There is some published work (mostly small case series) that has shown that low somatic NIRS in neonates/infants is predictive of gastrointestinal ischaemia or renal impairment. This paper looks at a larger relatively homogeneous group to discern whether there is an association between renal desaturation and renal impairment.

Study

The authors looked at 242 infants undergoing VSD repair and using propensity score matching compared the incidence of renal impairment in those with intraoperative renal desaturation as measured by NIRS versus those without it.

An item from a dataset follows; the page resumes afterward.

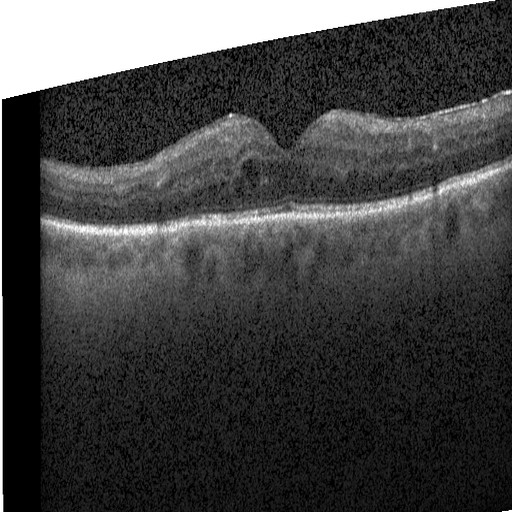

Finding: diabetic macular edema (DME).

The study was performed over 20 months in infants 1-12 months old and weighing less than 10kg who did not have co-morbidities. Standard anaesthesia management was used and the OR staff were blinded to the NIRS recordings.

Renal desaturation was defined as a 20% plus drop in SrtO2 for greater than 60 seconds.

Primary outcome was acute kidney injury (AKI), defined using modified KDIGO criteria, arising 1-3 days postoperatively.

Power analysis was based on the first 50 patients.

AKI occurred in 31% of infants overall with 77% diagnosed on day 1.

85% were KDIGO stage 1, 11% stage 2, and 4% stage 3. None required renal replacement therapy (RRT).

Propensity matching used a total of 28 confounders and after matching, 38 infants had renal desaturation and 114 did not. 47% of those in the desaturation group and 27% of those who did not exhibit renal desaturation developed AKI. This was statistically significant (p = 0.022). Grades of AKI were similar in each group.

The authors also looked at cumulative time of renal desaturation and showed that this correlated with degree of creatinine rise postoperatively.

Positive points

This study had large numbers of a relatively homogeneous group collected over a short time and well matched.

The intraoperative management of these patients was similar to other centers.

The NIRS methodology is appropriate and validated.

There was an increased incidence of AKI in patients with renal desaturation that appeared to be dose related.

Issues

Applicability to a wider group of cardiac patients.

What is the cause of renal impairment – not solely renal perfusion issue as significant number of patients without desaturation developed renal impairment.

None required RRT – so is the renal impairment important? Probably yes, as there are an increasing number of long-term follow-up studies showing that although renal function (as measured by creatinine/urea) returns to normal values, there is a significant number of these patients that go on to develop chronic renal impairment.

The time and degree of renal desaturation (60sec and >20% below baseline) seem inadequate to cause renal damage.

What is the cause of the renal desaturation? The propensity matching was extensive so it is unclear what resulted in this difference i.e., what could you alter to prevent this?

Takeaway Messages

  1. Renal hypoperfusion during cardiopulmonary bypass (CPB) for VSD repair as measured by NIRS, results in increased renal impairment postoperatively.
  2. Renal hypoperfusion may not be detected using standard monitoring from flow rates or mean arterial pressure (MAP).
  3. The importance of postoperative renal impairment of this degree is unclear.
  4. Future studies are needed to determine if this is clinically important and if it is, are there any ways of preventing it.